WORK REQUIRED:
Beginning with the line that has "cabina doccia Duka: dalla presa misura alla" and ending with the line that has "は、すべての党または労働組合を、指導する少数...", retype the entries below exactly, except for the pictures.
---- GIVEN ENTRIES
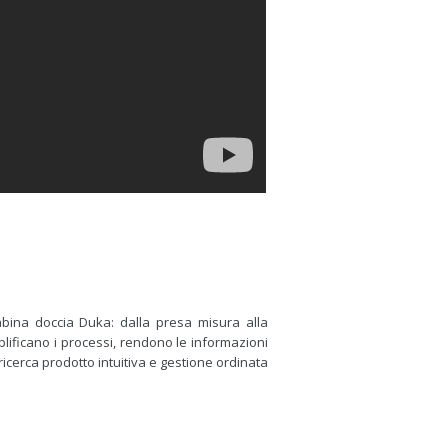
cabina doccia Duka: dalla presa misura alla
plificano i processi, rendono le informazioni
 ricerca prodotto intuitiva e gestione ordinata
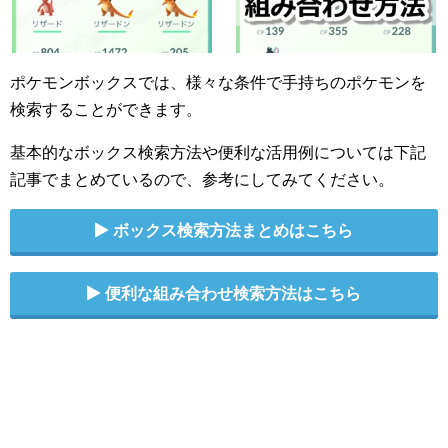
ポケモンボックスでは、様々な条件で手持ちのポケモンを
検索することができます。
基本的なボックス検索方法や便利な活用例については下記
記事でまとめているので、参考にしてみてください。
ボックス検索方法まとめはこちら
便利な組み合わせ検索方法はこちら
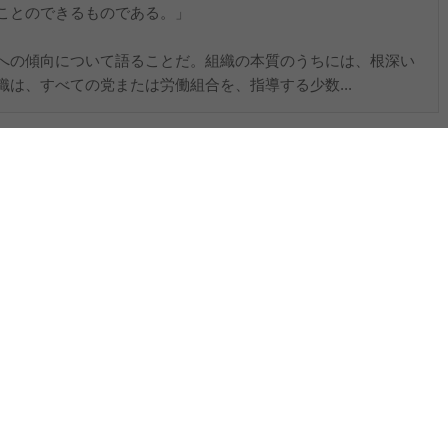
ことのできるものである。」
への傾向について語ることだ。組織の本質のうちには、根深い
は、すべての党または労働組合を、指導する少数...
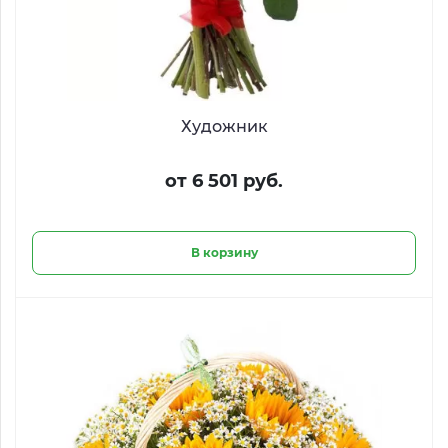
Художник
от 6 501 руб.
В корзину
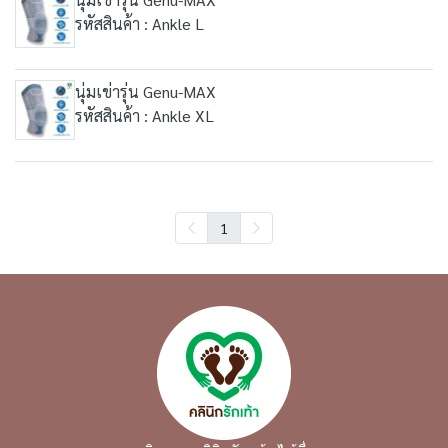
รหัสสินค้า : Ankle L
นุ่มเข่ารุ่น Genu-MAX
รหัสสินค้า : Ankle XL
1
--------
---- GIVEN ENTRIES
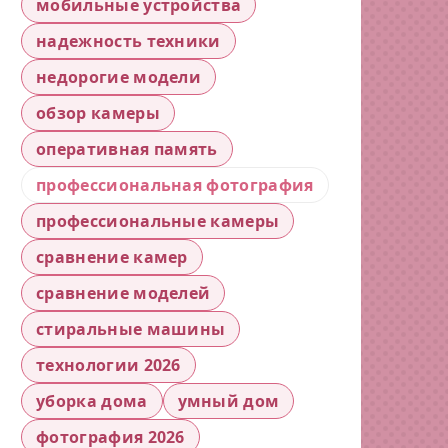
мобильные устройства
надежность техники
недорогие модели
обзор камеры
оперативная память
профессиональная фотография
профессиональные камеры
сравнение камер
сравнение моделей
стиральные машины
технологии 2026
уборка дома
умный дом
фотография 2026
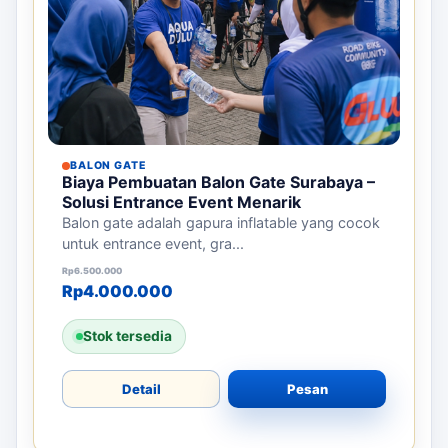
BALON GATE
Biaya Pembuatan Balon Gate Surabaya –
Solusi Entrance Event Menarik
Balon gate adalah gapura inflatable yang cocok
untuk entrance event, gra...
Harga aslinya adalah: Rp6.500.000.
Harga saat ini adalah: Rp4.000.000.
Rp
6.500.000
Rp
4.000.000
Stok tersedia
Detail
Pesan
--------
OUTPUT:
cabina doccia Duka: dalla presa misura alla
plificano i processi, rendono le informazioni
 ricerca prodotto intuitiva e gestione ordinata
ポケモンボックスでは、様々な条件で手持ちのポケモンを
検索することができます。
基本的なボックス検索方法や便利な活用例については下記
記事でまとめているので、参考にしてみてください。
ボックス検索方法まとめはこちら
便利な組み合わせ検索方法はこちら
ことのできるものである。」
への傾向について語ることだ。組織の本質のうちには、根深い
は、すべての党または労働組合を、指導する少数...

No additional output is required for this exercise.